▶ Material to process
╭──

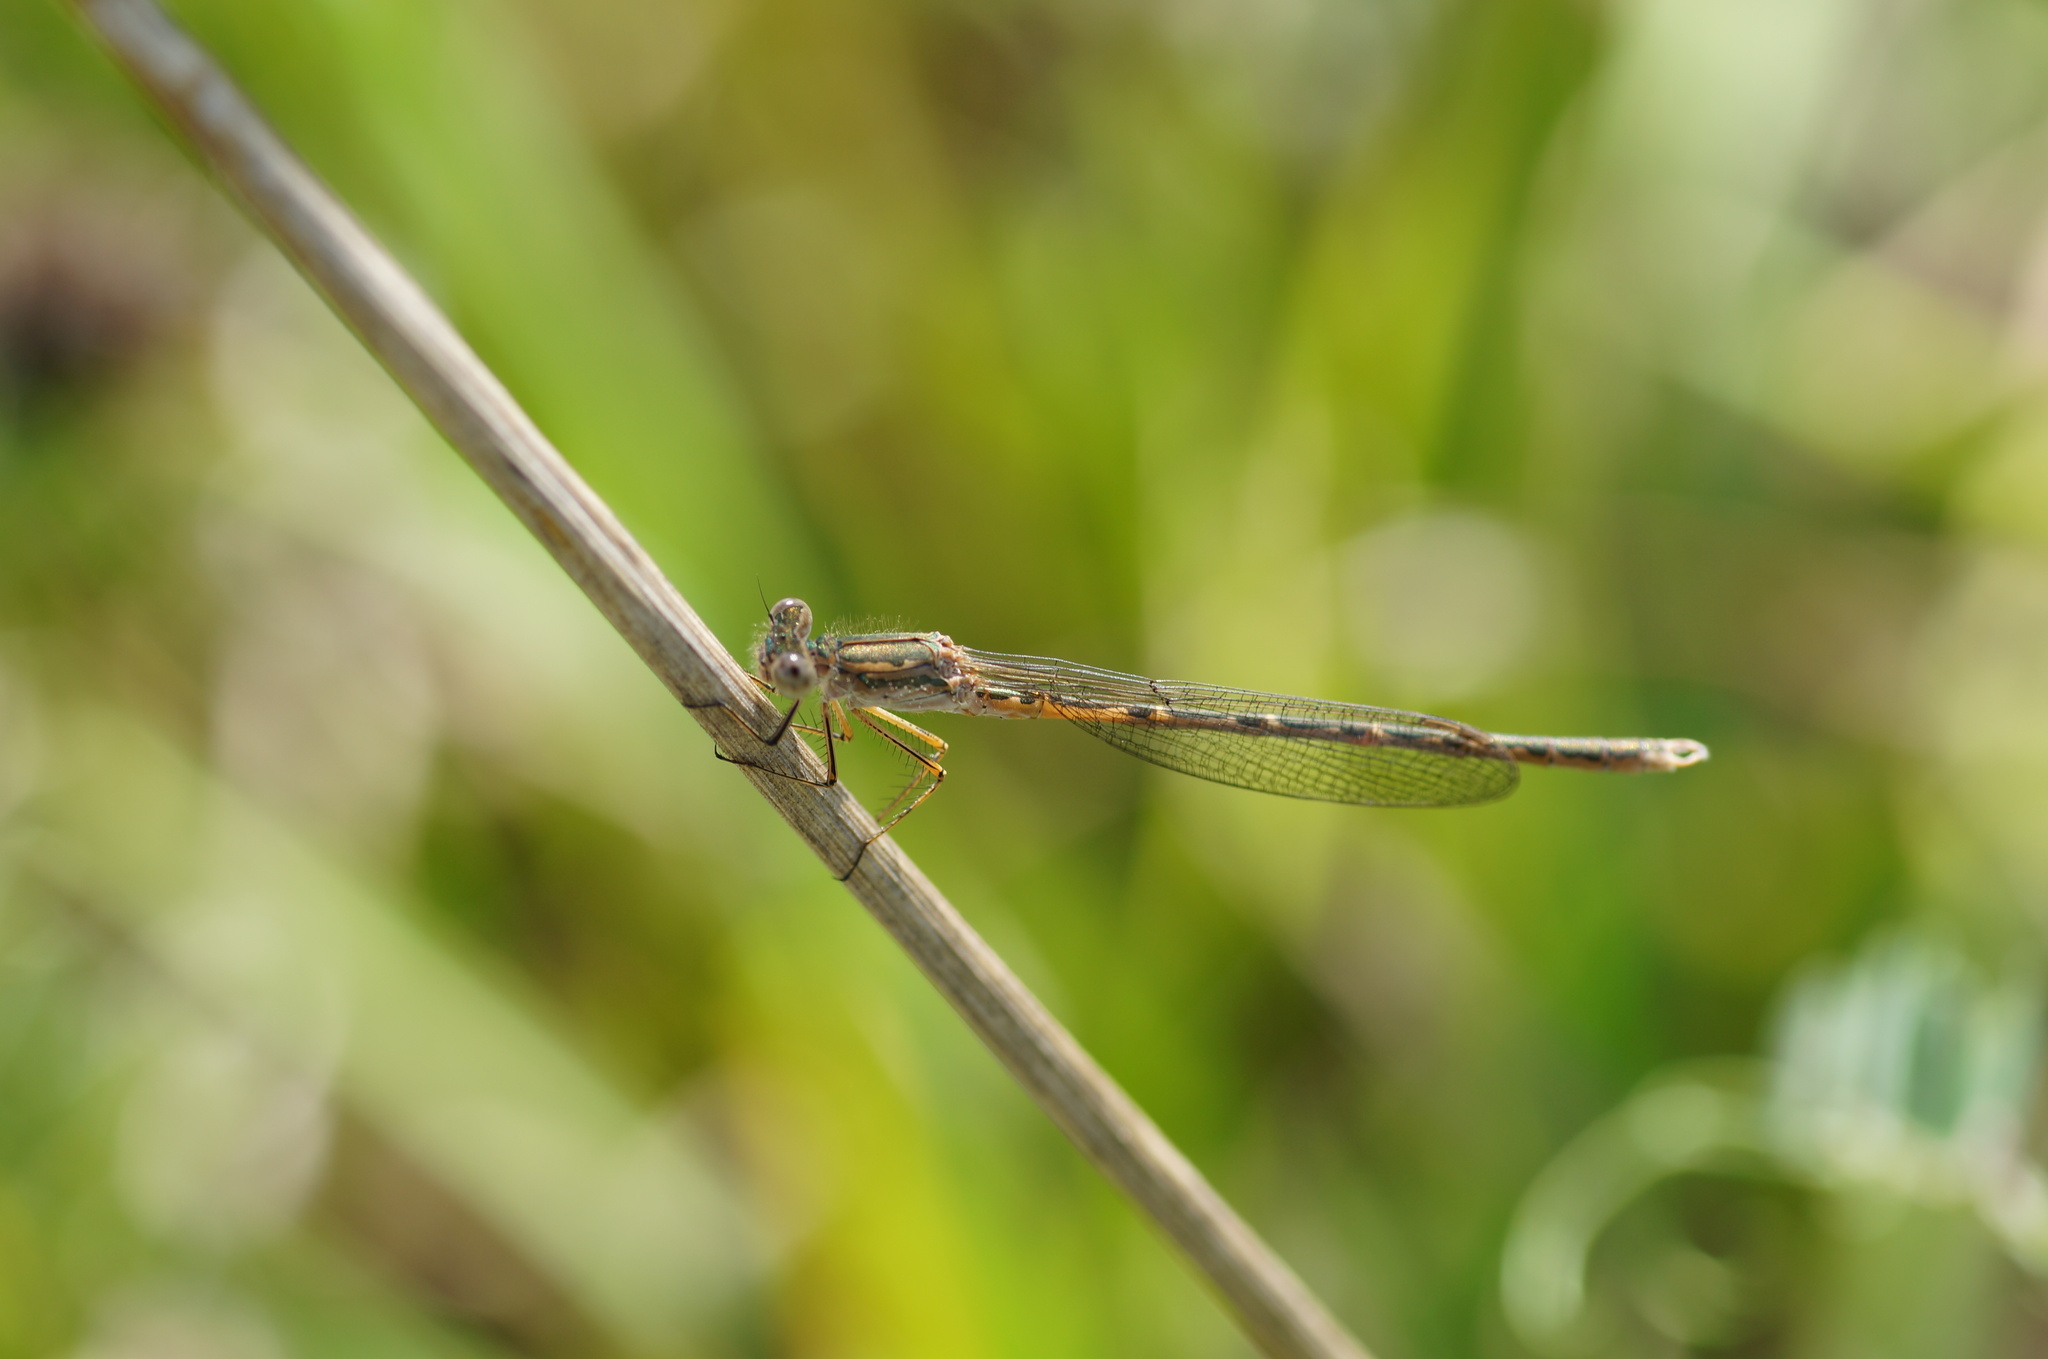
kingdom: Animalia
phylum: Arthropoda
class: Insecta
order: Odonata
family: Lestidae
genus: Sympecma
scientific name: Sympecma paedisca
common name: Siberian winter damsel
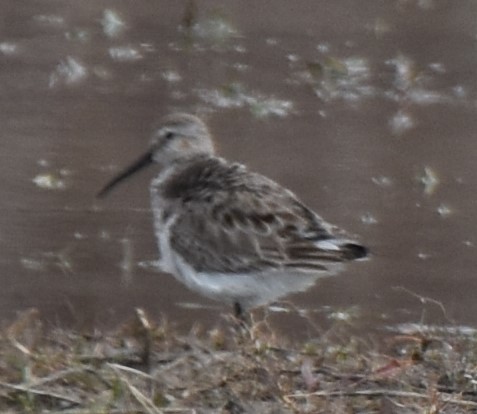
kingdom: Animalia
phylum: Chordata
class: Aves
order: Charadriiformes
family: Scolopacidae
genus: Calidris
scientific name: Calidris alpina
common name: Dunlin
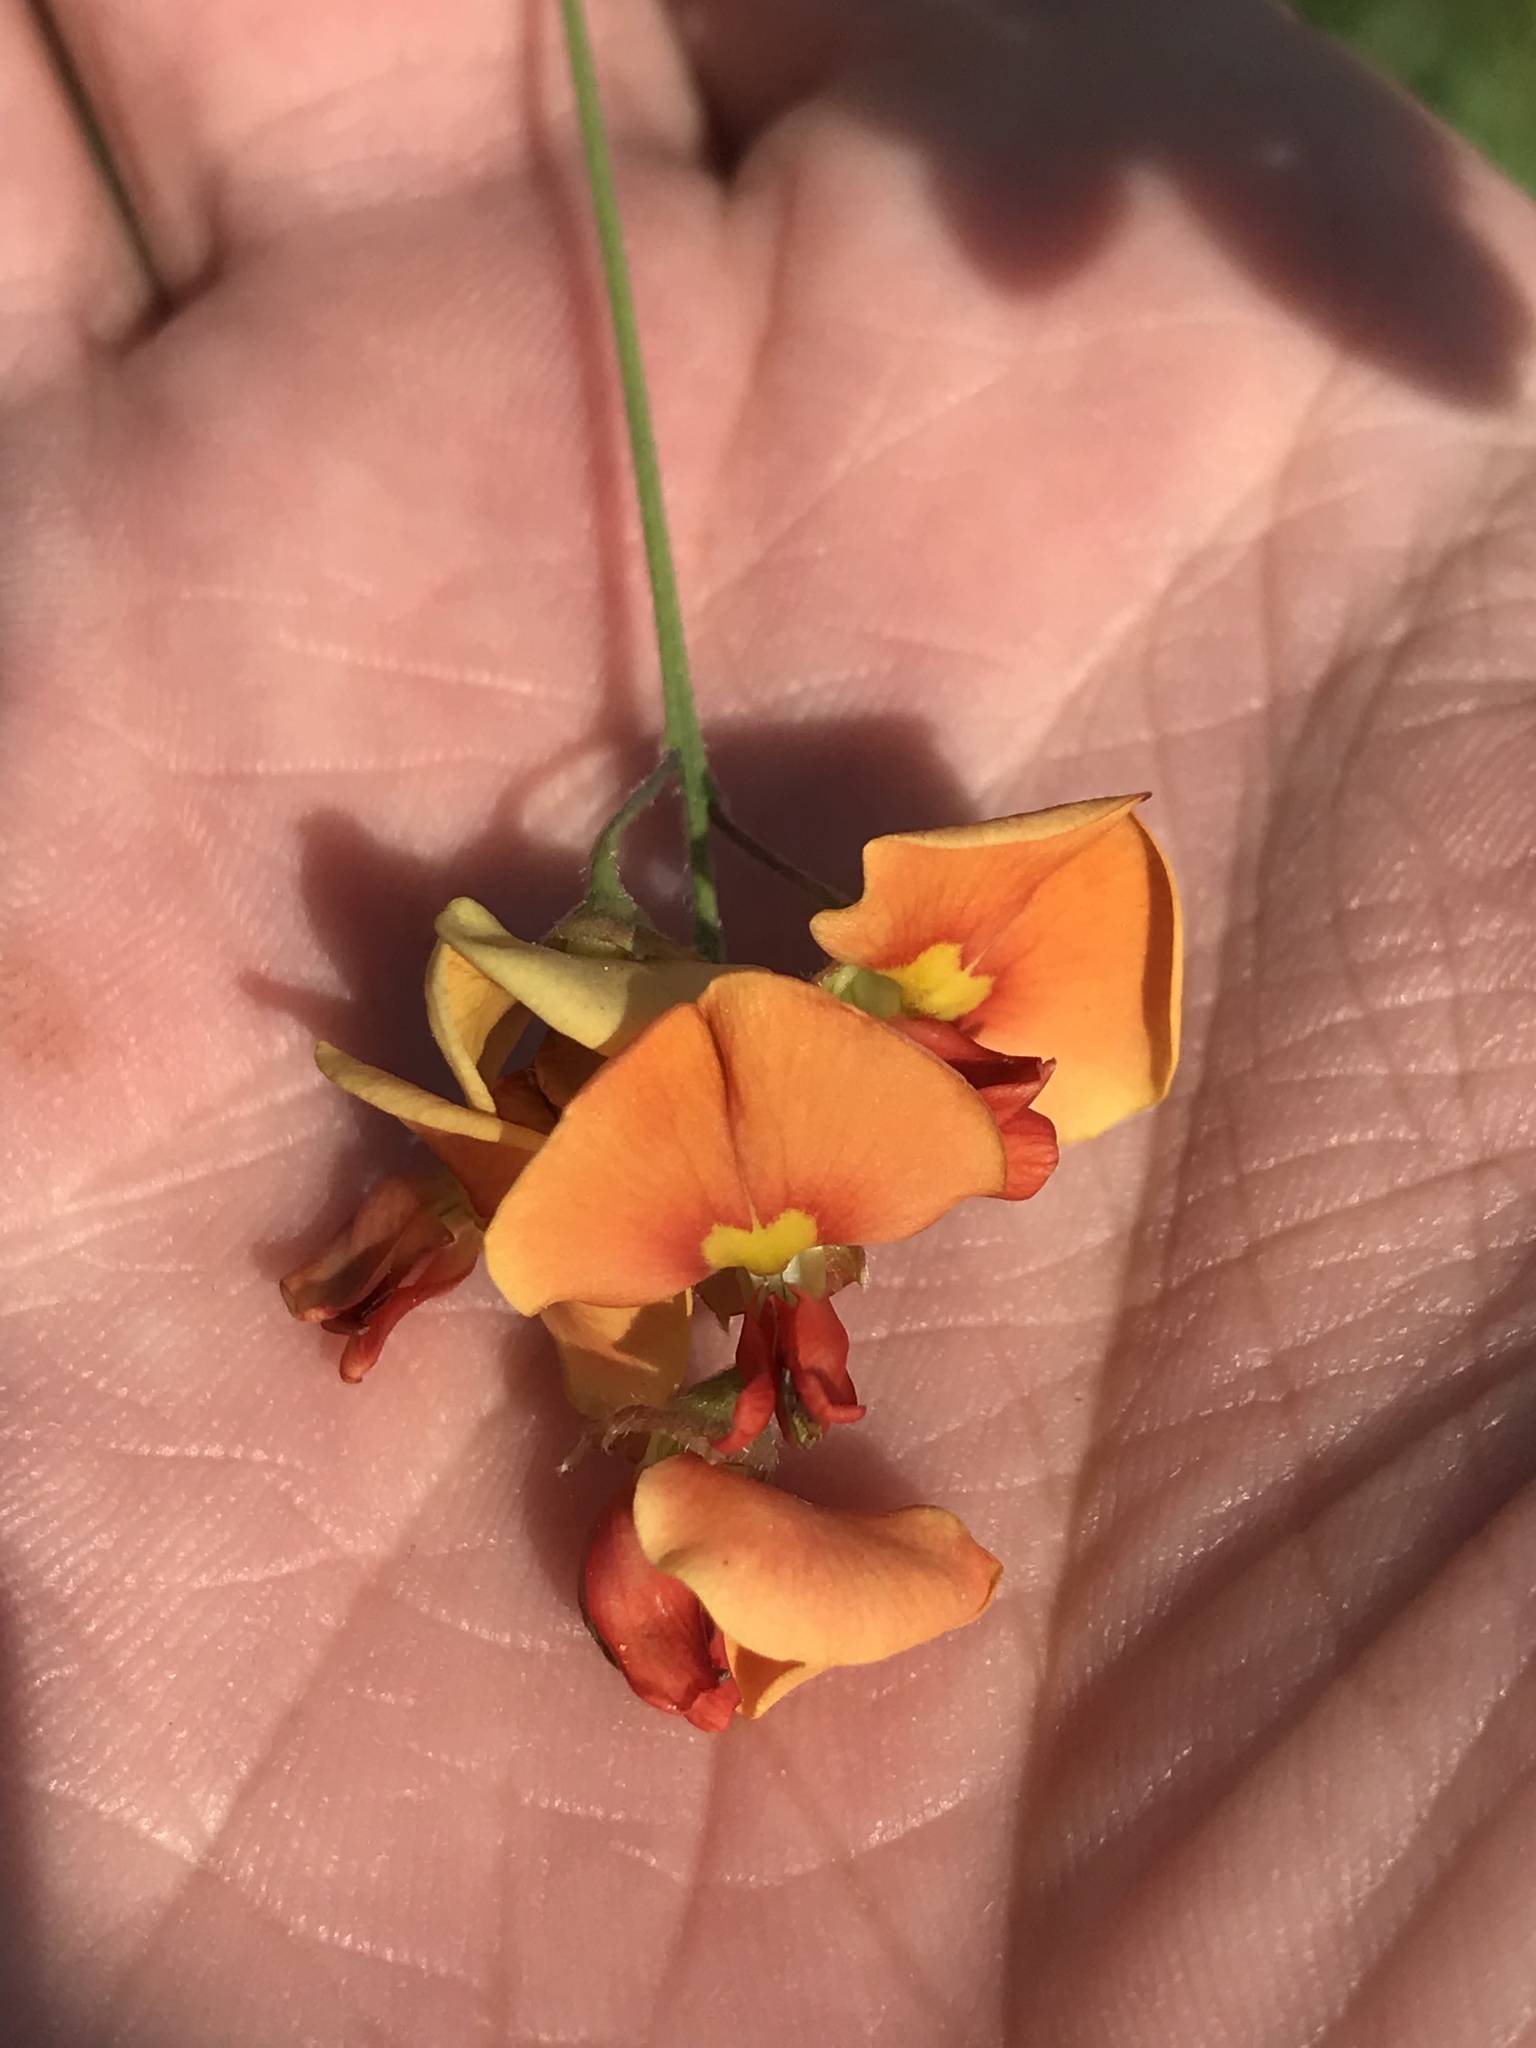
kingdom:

╰──

▶ Given task
Please copy everything from the line containing "scientific name: Sympecma paedisca" down to the end of the material, both ends included, reproducing each line word for word. Leave the pictures out of your copy.

▶ Answer to the exercise
scientific name: Sympecma paedisca
common name: Siberian winter damsel
kingdom: Animalia
phylum: Chordata
class: Aves
order: Charadriiformes
family: Scolopacidae
genus: Calidris
scientific name: Calidris alpina
common name: Dunlin
kingdom:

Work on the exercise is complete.